Comment by willy_k
5 hours ago
It’s premature to say that the idea failed; The flashy controversial “metaverse” angle where you can live your whole life on the Quest or whatever isn’t happening, but their investment into AR/VR has definitely started to show real payoff potential with their glasses.
They address the friction of use issue being discussed, they’re even more discrete and available than a phone. And they are getting a lot of general public recognition, albeit not for the best reasons (people discretely filming, for genuine social media reactions but also for other reasons..).

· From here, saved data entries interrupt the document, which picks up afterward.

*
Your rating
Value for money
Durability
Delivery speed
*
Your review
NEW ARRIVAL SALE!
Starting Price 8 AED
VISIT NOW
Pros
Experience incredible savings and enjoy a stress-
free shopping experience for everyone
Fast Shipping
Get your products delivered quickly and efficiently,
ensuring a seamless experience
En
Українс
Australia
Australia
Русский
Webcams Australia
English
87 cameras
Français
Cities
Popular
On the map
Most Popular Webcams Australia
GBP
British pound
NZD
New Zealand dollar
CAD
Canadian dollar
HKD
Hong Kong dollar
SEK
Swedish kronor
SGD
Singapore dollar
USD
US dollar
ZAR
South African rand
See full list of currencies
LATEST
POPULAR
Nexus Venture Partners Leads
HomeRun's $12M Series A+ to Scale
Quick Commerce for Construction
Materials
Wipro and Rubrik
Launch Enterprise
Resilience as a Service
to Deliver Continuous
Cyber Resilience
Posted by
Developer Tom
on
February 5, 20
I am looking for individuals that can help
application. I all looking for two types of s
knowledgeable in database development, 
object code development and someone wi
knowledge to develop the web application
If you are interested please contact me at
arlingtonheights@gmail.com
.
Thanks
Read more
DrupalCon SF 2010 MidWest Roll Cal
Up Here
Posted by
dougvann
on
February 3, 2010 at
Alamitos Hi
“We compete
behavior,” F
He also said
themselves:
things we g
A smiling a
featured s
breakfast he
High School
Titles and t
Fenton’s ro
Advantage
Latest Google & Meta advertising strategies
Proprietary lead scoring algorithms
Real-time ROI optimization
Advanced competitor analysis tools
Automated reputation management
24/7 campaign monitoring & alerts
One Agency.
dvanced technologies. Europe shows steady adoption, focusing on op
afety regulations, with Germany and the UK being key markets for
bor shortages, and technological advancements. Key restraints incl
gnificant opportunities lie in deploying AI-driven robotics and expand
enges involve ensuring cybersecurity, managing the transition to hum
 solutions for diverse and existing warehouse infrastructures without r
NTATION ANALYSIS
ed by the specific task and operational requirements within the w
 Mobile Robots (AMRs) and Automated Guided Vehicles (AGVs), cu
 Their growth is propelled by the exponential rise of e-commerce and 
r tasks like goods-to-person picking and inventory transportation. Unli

Their tech is improving at a decent pace and they’ve recently put out a product that is both ready for consumer (at least with select use cases) adoption, and actually reasonably available to the public.
I don’t mean that VR failed entirely, just that the metaverse as a concept is basically dead. VR will live on in the niches where it makes sense.

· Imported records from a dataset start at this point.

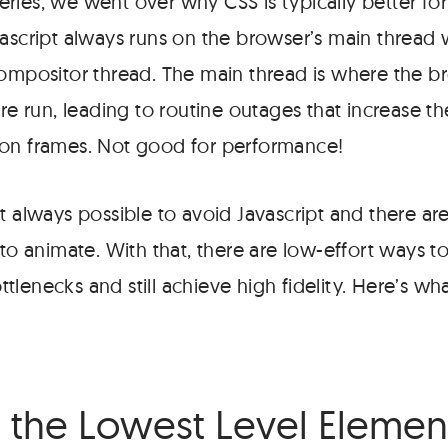
series, we went over why CSS is typically better fo
vascript always runs on the browser’s main thread 
compositor thread. The main thread is where the b
are run, leading to routine outages that increase t
on frames. Not good for performance!
t always possible to avoid Javascript and there ar
 to animate. With that, there are low-effort ways
lenecks and still achieve high fidelity. Here’s wha
 the Lowest Level Elemen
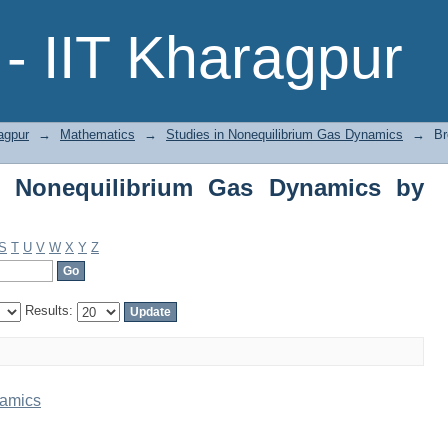
Nonequilibrium Gas Dynamics by Title
- IIT Kharagpur
agpur
→
Mathematics
→
Studies in Nonequilibrium Gas Dynamics
→
Br
n Nonequilibrium Gas Dynamics by
S
T
U
V
W
X
Y
Z
Results:
namics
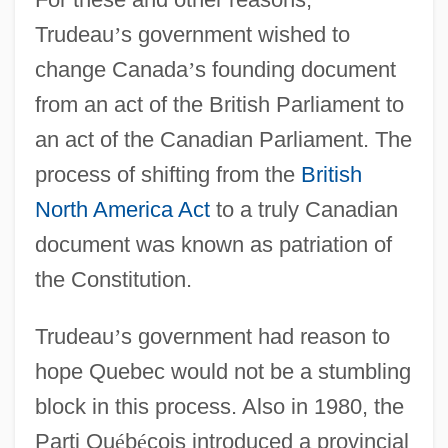
Trudeau
’
s government wished to
change Canada
’
s founding document
from an act of the British Parliament to
an act of the Canadian Parliament. The
process of shifting from the
British
North America Act
to a truly Canadian
document was known as patriation of
the Constitution.
Trudeau
’
s government had reason to
hope Quebec would not be a stumbling
block in this process. Also in 1980, the
Parti Qu
é
b
é
cois introduced a provincial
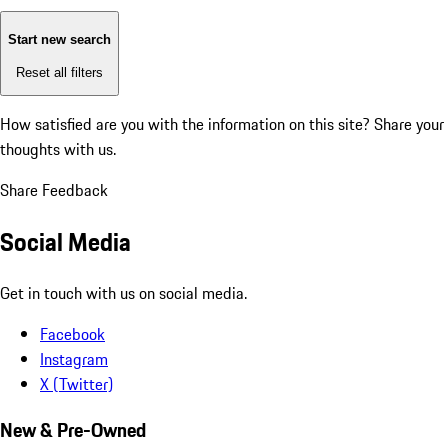
Start new search
Reset all filters
How satisfied are you with the information on this site?
Share your
thoughts with us.
Share Feedback
Social Media
Get in touch with us on social media.
Facebook
Instagram
X (Twitter)
New & Pre-Owned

If you’re talking about the Meta Ray Ban glasses, I wouldn’t really call that a successor. There’s no AR or VR to them that I can tell; just glasses with speakers, a mic and a camera. It’s a neat product, but not a platform in the way VR was meant to be. They also have real competition. I do actually own a pair of the Bose headphone sunglasses, which are practically the same product without a camera (which I’m sure they could add if they wanted). Unless people suddenly care about the Meta AI integration, and again; Bose or someone else could add a phone companion app.
I was taking your comment to mean that the metaverse movement (as in the rebranding to Meta etc., rather than the specific concept itself) is dead, which apparently you did not mean so that’s on me.
They have two current Meta Ray Ban options, the “Gen 2” and the “Display”, the latter of which does have an AR component.